Ava Adelaja’s poem was a finalist for the 2025 Nassau Weekly Poetry Competition.
SURROGATE
For Pamela (Mimi)
I.
Her hair’s somewhat intact, ruddy clumps on the skin, hanging
like the sanguine bush-berries you’re not supposed to eat,
tempting. I fixate on that ‘cause her voice has fallen to a register
that quite cools my blood — every now and then, the croak
evolves into something tenorous, mostly on the harder vowels, hello
you but all other times, it’s a pendulum between a whisper
and a choke, and I can almost taste the chockery dancing
‘round her lungs. At some point, though, I start whispering too,
and she laughs, or convulses, a sandpaper sort of rhythm,
because the whole ordeal, to a bystander, at least, has begun to sound
quite morbid — corpses shuffling secrets through soil — and that wasn’t
the point of this. She wrests my hands, I think to say, speak
how I remember, and an image opens up to me pure as crystal
in the air: how her fingers, threaded now in a haunting blue, are cold
like memory, ‘frigid hands, warm heart,’ that was her anthem,
and the full of swing of red she had, suburban magic, how she drove
so slow the cops’d accompany us home. And how, in her home,
the pill-box of a place, I’d prance the hardwood, letting my toes flinch
each relevé of cold, just to press on her cheeks, babyish as I could be
at a decade’s age, to hear her repetition, my own bid at heaven,
that warmth wasn’t something that could come alone. Tell me about
yourself, gargled with blood, and I realize I’m nothing new.
II.
I tell her how I’m no longer living in the present, and list, in adagio,
all the things I miss. My father, the White corolla, Ruby Tuesdays,
Church Road before they cut the highway through it. Her
dog, a bitch and mean, but the fun of messing with it, our
piano-player, the specks of fork-silver in his sad attempt at a beard,
and the way, like a swan song, he’d dilute all the supine guilt
the sermon had stirred up, evangelize our resent, and his
children before they nestled away in grief. Afternoons with her after
camp on the bay, camp on the bay, the bay, swimming in the bay,
knowing how to swim, not fearing it, the White corolla,
my father. It returns to the first, in adagio, she smiles, says that was a special time,
and I can see the bow knotting in the air, pulled taut as quickly
as it unraveled.

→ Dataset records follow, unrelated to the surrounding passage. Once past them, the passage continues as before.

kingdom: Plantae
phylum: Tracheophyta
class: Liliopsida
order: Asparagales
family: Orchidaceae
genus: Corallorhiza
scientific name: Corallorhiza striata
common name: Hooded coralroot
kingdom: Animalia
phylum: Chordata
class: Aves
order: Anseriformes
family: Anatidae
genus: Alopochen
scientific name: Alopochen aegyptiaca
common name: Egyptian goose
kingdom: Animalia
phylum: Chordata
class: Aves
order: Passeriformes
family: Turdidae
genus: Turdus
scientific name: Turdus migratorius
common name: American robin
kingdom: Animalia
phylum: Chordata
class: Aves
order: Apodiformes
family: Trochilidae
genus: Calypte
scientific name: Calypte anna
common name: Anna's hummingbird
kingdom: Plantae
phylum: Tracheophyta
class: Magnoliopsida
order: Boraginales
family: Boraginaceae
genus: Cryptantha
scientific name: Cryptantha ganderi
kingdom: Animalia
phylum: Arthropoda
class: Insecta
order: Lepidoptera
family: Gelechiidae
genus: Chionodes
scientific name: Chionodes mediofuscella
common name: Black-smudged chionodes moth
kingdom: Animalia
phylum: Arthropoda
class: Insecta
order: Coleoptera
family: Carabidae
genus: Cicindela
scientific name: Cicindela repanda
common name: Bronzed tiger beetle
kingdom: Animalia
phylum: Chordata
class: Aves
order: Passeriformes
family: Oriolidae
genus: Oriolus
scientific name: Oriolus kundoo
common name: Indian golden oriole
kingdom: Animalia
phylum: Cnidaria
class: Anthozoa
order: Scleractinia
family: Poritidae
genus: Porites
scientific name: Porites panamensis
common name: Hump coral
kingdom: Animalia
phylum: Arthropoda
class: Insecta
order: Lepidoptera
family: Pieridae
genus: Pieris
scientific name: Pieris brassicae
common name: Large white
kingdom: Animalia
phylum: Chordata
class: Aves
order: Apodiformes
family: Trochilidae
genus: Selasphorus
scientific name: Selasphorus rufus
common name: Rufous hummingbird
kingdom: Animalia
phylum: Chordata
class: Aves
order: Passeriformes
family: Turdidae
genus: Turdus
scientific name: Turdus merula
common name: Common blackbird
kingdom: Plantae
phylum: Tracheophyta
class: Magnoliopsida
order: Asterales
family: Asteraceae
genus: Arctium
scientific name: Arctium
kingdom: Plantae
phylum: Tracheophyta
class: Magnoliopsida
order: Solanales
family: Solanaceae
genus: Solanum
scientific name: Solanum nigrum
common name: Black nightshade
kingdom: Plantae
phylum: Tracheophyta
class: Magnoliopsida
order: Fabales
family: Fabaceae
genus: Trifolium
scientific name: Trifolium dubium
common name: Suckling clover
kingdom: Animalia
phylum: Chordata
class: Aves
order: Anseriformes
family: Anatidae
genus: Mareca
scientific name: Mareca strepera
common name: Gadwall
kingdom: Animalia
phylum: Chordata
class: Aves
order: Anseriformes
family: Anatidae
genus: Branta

Her eyes have found something peripheral to puzzle
on, satiated, I suppose, with me. This wasn’t what this was
supposed to be, but I feel I have to put my stake in her. So many gone
things. And just like the hardwood had fallen to the corners of my mind,
so would she — cancer, clumps, warm heart, and all. The room
has become a bit of a Babel, and she’s nodding at invisible words,
so I say yes it was special, the crystal image of it
clear in my mind: the blood-stone church ‘round the curving road,
and the gravel like a knife, and all of us rushing forward, dew
to a pearl-rimmed drain, black-tied in the guilt of it; yes, the raw
guilt of it, singing hymns even the almost-dead would never hear.